ACTE DEUXIÈME - Scène VI
(CHÉRUBIN, LA COMTESSE, SUZANNE.)
SUZANNE(entre avec un grand bonnet.)
Le cachet, à quoi ?
LA COMTESSE
À son brevet.
SUZANNE
Déjà ?
LA COMTESSE
C'est ce que je disais. Est-ce là ma baigneuse ?
SUZANNE(s'assied près de la comtesse.)
Et la plus belle de toutes.(Elle chante avec des épingles dans sa bouche.)
Tournez-vous donc envers ici, Jean de Lyra, mon bel ami.(Chérubin.se met à genoux.
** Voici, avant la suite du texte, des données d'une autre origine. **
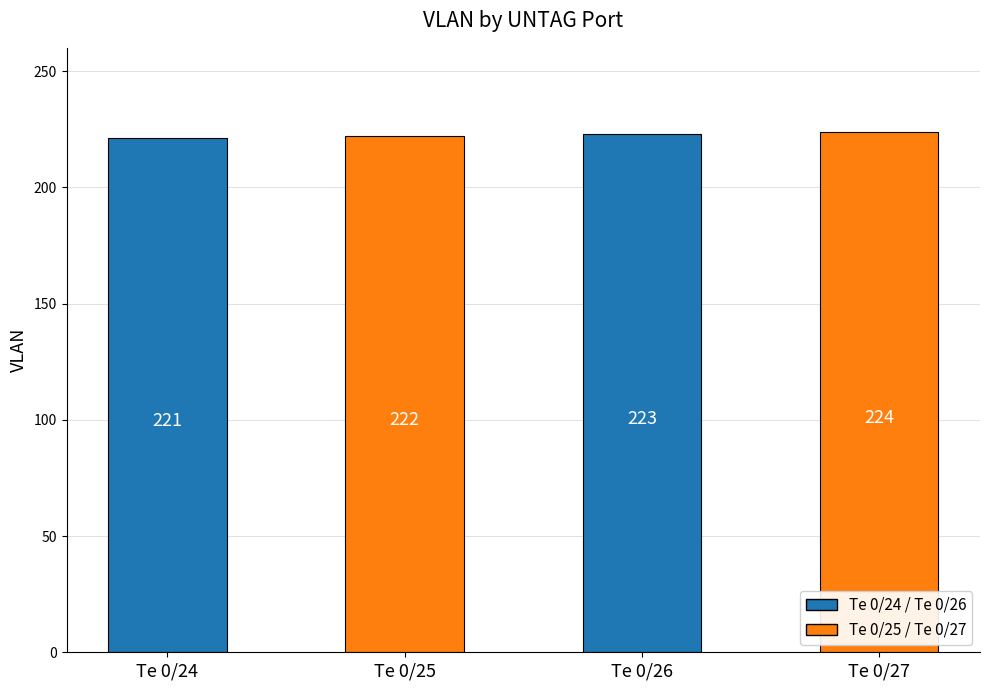

How many bars are there in total?

4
Elle le coiffe.)
Madame, il est charmant !
LA COMTESSE
Arrange son collet d'un air un peu plus féminin.
SUZANNE(l'arrange.)
Là… mais voyez donc ce morveux, comme il est joli en fille ! J'en suis jalouse, moi ! (Elle lui prend le menton.)
Voulez-vous bien n'être pas joli comme ça ?
LA COMTESSE
Qu'elle est folle ! Il faut relever la manche, afin que l'amadis prenne mieux… (Elle le retrousse.)
Qu'est-ce qu'il a donc au bras ? Un ruban ?
SUZANNE
Et un ruban à vous. Je suis bien aise madame l'ait vu. Je lui avais dit que je le dirais, déjà ! Oh ! si monseigneur n'était pas venu, j'aurais bien repris le ruban, car je suis presque aussi forte que lui.
LA COMTESSE
Il y a du sang !
(Elle détache le ruban.)
CHÉRUBIN
( HONTEUX)
Ce matin, comptant partir, j'arrangeais la gourmette de mon cheval ; il a donné de la tête, et la bossette m'a effleuré le bras.
LA COMTESSE
On n'a jamais mis un ruban…
SUZANNE
Et surtout un ruban volé. — Voyons donc ce que la bossette… la courbette… la cornette du cheval… Je n'entends rien à tous ces noms-là. — Ah ! qu'il a le bras blanc ! c'est comme une femme ! plus blanc que le mien ! Regardez donc, madame !
(Elle les compare.)
LA COMTESSE(d'un ton glacé.)
Occupez-vous plutôt de m'avoir du taffetas gommé dans ma toilette.
(Suzanne lui pousse la tête en riant ; il tombe sur les deux mains. Elle entre dans le cabinet au bord du théâtre.)